(Task to carry out) Word for word, reproduce each line of the data below, omitting every image.

[Dataset entries]
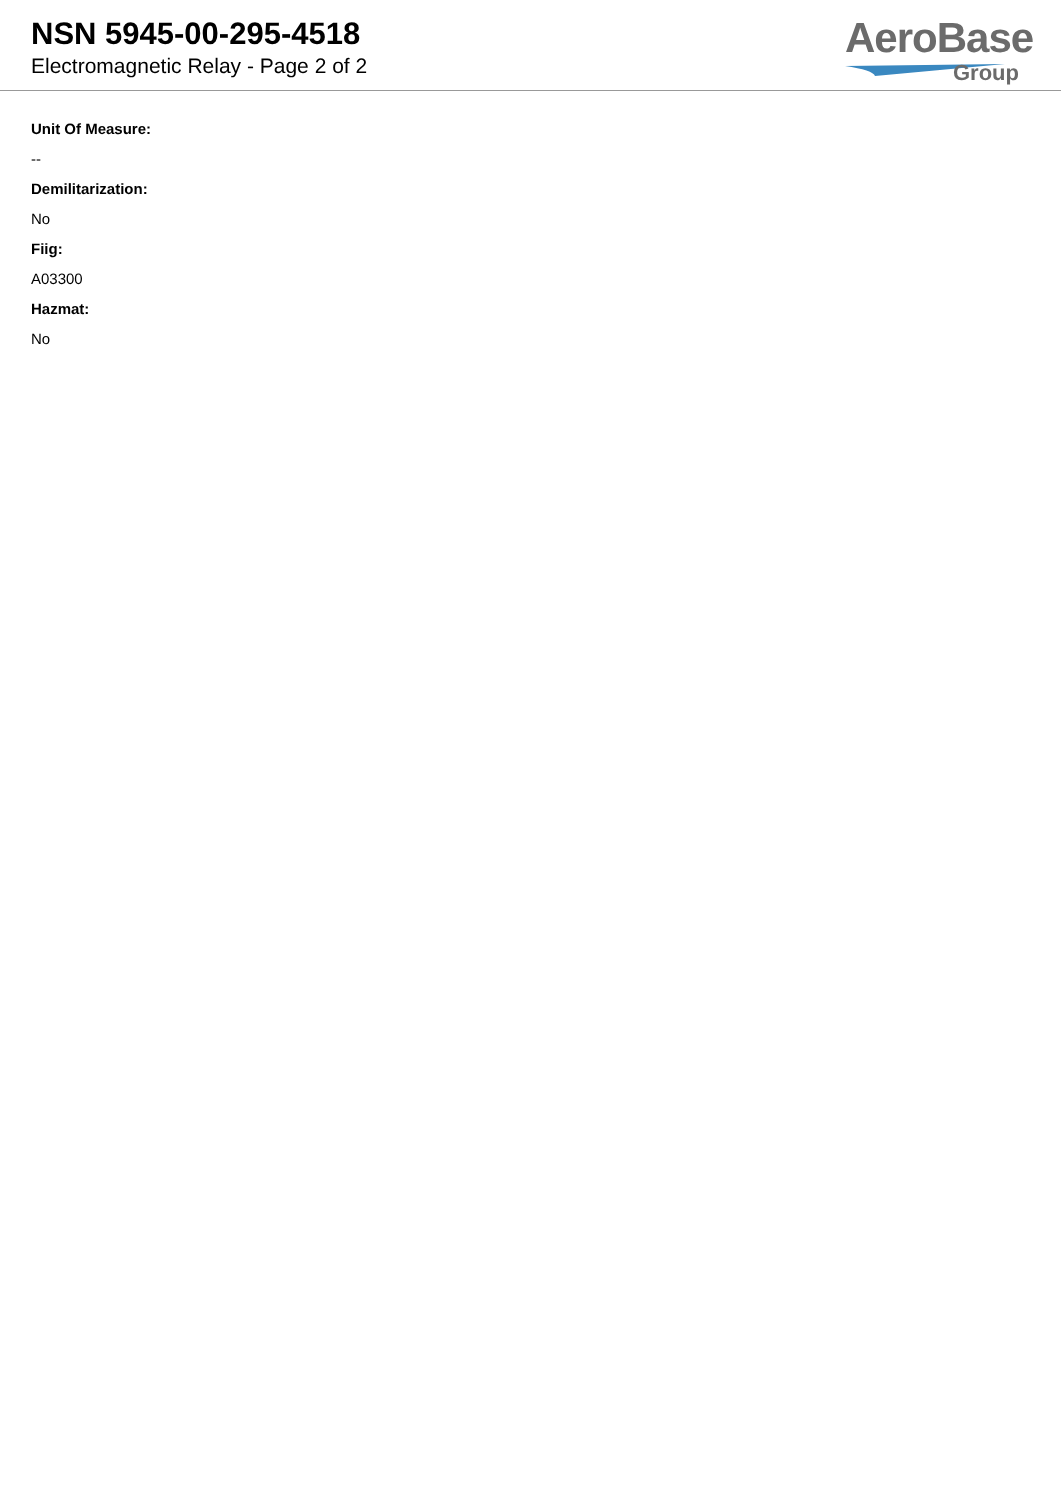NSN 5945-00-295-4518
Electromagnetic Relay - Page 2 of 2
AeroBase
Group
Unit Of Measure:
--
Demilitarization:
No
Fiig:
A03300
Hazmat:
No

(Worked solution)
NSN 5945-00-295-4518
Electromagnetic Relay - Page 2 of 2
AeroBase
Group
Unit Of Measure:
--
Demilitarization:
No
Fiig:
A03300
Hazmat:
No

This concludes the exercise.